Back in the sixth century a monk by the name of Benedict of Nursia had a lot to say about hospitality. So much, in fact, he wrote what’s now known as The Rule of St. Benedict, a guidebook of sorts on how to live a spiritual life in community with others.
Among his many words of wisdom, Benedict conveyed to his monks that the notion of hospitality extended far beyond a home-cooked meal served on fine china and fresh hand towels laid out the guest bathroom. Benedictine hospitality was, and is, centered on the act of receiving a person as if he is Jesus himself:
“All guests who present themselves are to be welcomed as Christ, who said: ‘I was a stranger and you welcomed me’…By a bow of the head or by a complete prostration of the body, Christ is to be adored and welcomed in them.”
Think about this for a moment. As awkward and downright bizarre as it would surely be to bow your head to Christ in every stranger who appeared at your front door, or who stood in line ahead of you at Walgreens, or who sat next to you in the waiting room at the dentist’s office, can you imagine the radically transformative power of such an approach?
Can you imagine, for a moment, the possibility of seeing Christ in everyone, even in the people you might least expect to see him? I don’t think we’d ever be the same, which is exactly what Jesus, and Benedict, intended.
This was the kind of hospitality Mohammed showed me. He could have brushed me off after I’d demonstrated my complete ignorance of his native country and culture. But instead, he went above and beyond expectations by continuing the dialogue every time I saw him on the path and by inviting my family and me to his home for dinner.
Mohammed offered love, respect, community, camaraderie, and above all, the gift of Jesus in a stranger, exactly where I least expected to see him.
I saw Mohammed on the path again yesterday.

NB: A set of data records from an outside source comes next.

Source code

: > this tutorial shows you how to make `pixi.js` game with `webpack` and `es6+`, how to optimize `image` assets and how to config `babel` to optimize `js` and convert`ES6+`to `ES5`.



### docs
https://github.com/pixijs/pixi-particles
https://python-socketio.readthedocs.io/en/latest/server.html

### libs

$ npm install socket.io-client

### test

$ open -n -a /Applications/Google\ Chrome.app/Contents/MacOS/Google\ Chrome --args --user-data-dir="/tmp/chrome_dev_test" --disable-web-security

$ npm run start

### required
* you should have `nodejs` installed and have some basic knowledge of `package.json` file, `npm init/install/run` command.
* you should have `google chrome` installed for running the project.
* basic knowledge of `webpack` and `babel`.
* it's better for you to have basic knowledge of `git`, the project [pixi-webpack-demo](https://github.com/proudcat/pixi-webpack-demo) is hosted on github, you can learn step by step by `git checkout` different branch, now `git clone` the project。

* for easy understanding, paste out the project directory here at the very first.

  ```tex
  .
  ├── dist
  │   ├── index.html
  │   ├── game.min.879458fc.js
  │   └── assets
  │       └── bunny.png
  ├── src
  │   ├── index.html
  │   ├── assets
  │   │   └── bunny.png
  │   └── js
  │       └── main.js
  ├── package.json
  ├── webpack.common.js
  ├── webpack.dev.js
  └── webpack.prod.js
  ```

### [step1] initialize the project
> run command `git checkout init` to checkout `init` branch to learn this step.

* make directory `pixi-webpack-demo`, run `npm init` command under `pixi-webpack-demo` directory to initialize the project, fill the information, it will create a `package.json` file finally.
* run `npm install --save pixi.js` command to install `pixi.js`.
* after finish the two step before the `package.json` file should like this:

It had been a long time. He gave me a high-five wave as he road past on his old-fashioned bike, his winter coat flapping open in the breeze. I doubt he recalls the dinner invitation, or perhaps even who I am. But I smiled big when I saw him, remembering how he’d unexpectedly extended Jesus’s grace and hospitality, remembering how he’d shown me what it looks like to be Christ to a stranger.